Monday, Mar. 21, 1932
Brisbane's Coup
To a large room in "Section D 5" on the sixth floor of Cook County Jail on Chicago's west side went a Hearst reporter one day last week. He was older than most newshawks, grey-haired, baldish, dewlapped. Within the room he found, playing solitaire at a table, "Scarface Al" Capone. For about an hour reporter and prisoner talked together.
It was not extraordinary that Capone should have been interviewed in his cell. But next day Hearstpapers everywhere splashed the interview over four columns, in some cases under screaming eight-column banner headlines. For the interviewer was no less a journalist than Editor Arthur Brisbane.
The Brisbane interview reported "Scarface's" willingness to help hunt for the Lindbergh baby if the authorities would let him out of jail. He would, he said, let a Secret Service man accompany him day & night, "and I will send my young brother to stay here in jail until I come back. You don't suppose anybody would suggest that I would double-cross my own brother and leave him here, if I could get away?"
''What could I do if I were out?" Editor Brisbane said that Capone told him what he could do, not for publication.
Capone talked about other things besides the Lindbergh baby. He discussed the Chicago beer situation, told how he had given employment to "at least 300 men . . . in the harmless beer racket." He dwelt upon the injustice of his incarceration and Editor Brisbane printed it. For Hearstreaders who wondered about Capone's appearance, Editor Brisbane recommended a study of the equestrian statue of Colleoni* in the Chicago Art Institute on Michigan Boulevard.
Other elements of the Press, not sharing the Hearstpapers' reverence for Editor Brisbane, minimized the exploit in various ways. The Chicago Tribune Press Service gave it a loud horselaugh with a string of home-brewed dispatches purporting to come from Joliet, Santa Fe, Leavenworth and other prisons. These "dispatches" said that Loeb & Leopold, Winnie Ruth Judd, Albert Bacon Fall, Terry Druggan and other more or less celebrated convicts might help the baby-hunt if let out.
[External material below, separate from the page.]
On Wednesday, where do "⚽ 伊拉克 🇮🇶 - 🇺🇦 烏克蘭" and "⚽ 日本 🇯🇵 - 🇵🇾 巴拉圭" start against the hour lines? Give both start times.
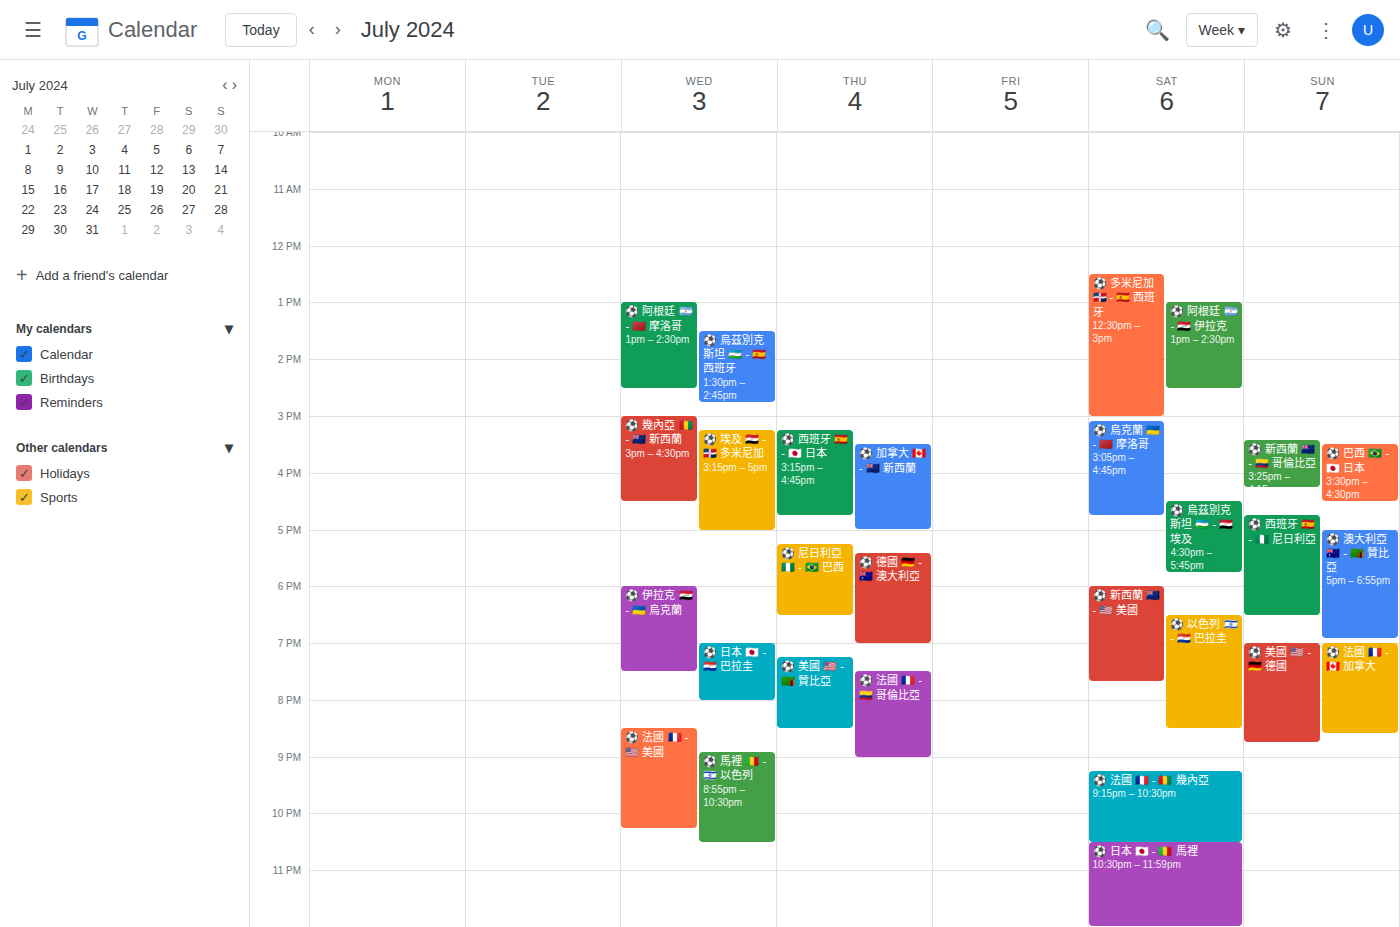
"⚽ 伊拉克 🇮🇶 - 🇺🇦 烏克蘭": 6:00 PM, exactly on the 6 PM line. "⚽ 日本 🇯🇵 - 🇵🇾 巴拉圭": 7:00 PM, exactly on the 7 PM line.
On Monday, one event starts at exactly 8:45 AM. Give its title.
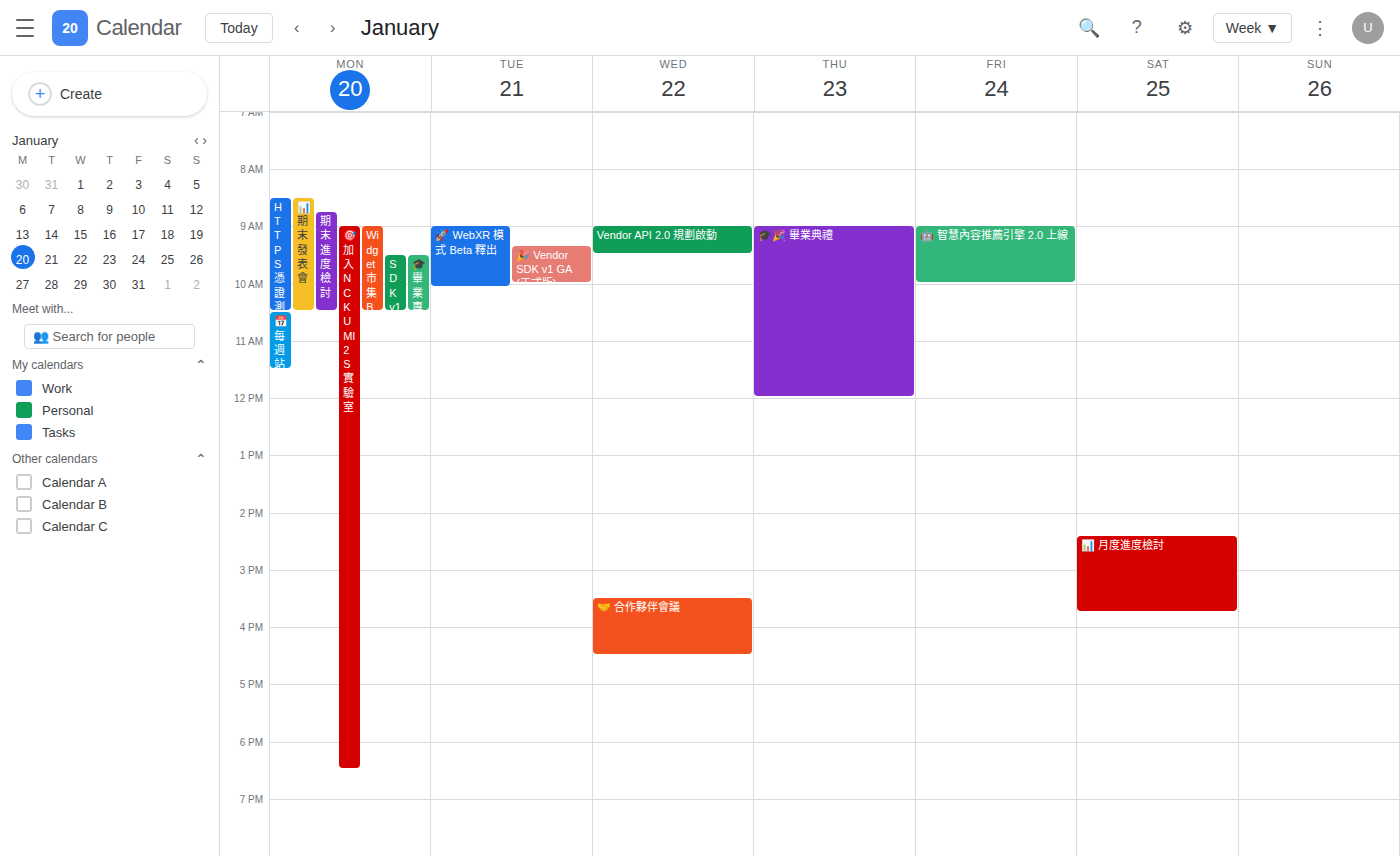
"期末進度檢討"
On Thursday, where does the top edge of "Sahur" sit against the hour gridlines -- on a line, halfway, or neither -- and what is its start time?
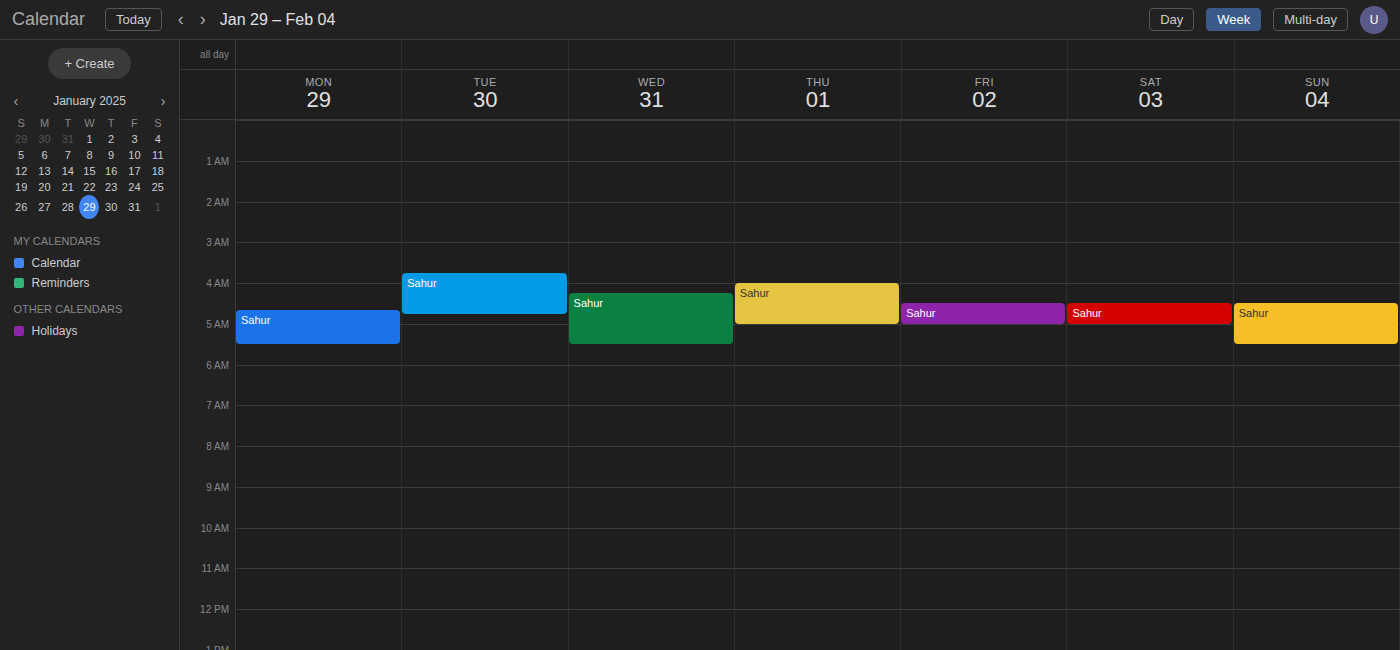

United Press hastily informed its clients that it had "approximately the same interview" with Capone several days earlier but killed it "because we feel that our service should not be used for the glorification of criminals."
In Manhattan the World-Telegram (Scripps-Howard) flayed the interview, refusing "to believe that American justice has sunk so low that it must go begging and bargaining for such help."
Bolstering the propriety of the Brisbane interview, Hearst's Universal Service reported that "the gangster's proposal . . . was discussed by President Hoover and his cabinet today" and that Capone would "be asked to inform the Government at once what plan he may have in mind." But in Washington, Attorney General Mitchell stated that his Department was "not doing anything about it." Observers agreed that the whole affair was a typical Hearstian exploit -- shrewd, bold, and precisely on the borderline of journalistic integrity.
P: In New Jersey occurred a break between Press and State police. The written questions which the army of newshawks at Hopewell had been submitting every day became more & more domineering until Col. H. Norman Schwarzkopf refused to answer any more. Instead he began issuing a twice-daily routine bulletin.
P: Said President John Grier Hibben of Princeton University: "If the Lindbergh baby is not found, it will be the fault of the Press for their interference in the case."
P: Macfadden's tabloid Graphic, the Brooklyn Times, the Philadelphia Record each proposed to forego printing news of the case and withdraw their reporters for two days if all other metropolitan dailies would agree. No others agreed.
P: Most other dailies, led by watchful Editor & Publisher, tradepaper, shouted down the suggestion that "Press silence is to be added to the advantages already held by gangsters over society."
P: Just as the story threatened to bog for lack of clues a Hearst sobsister reported that she had found a baby's diaper in an abandoned shack near the Lindbergh home. Simultaneously Joan Lowell (author of white-fibbing Cradle of the Deep), currently employed by (Hearst's) Universal Service, turned up that nearly indispensable adjunct of New Jersey crime -- a "pig woman" (see p. 8).
* Bartolommeo Colleoni (1400-75), Italian soldier of fortune, who fought for & against the Venetian Republic.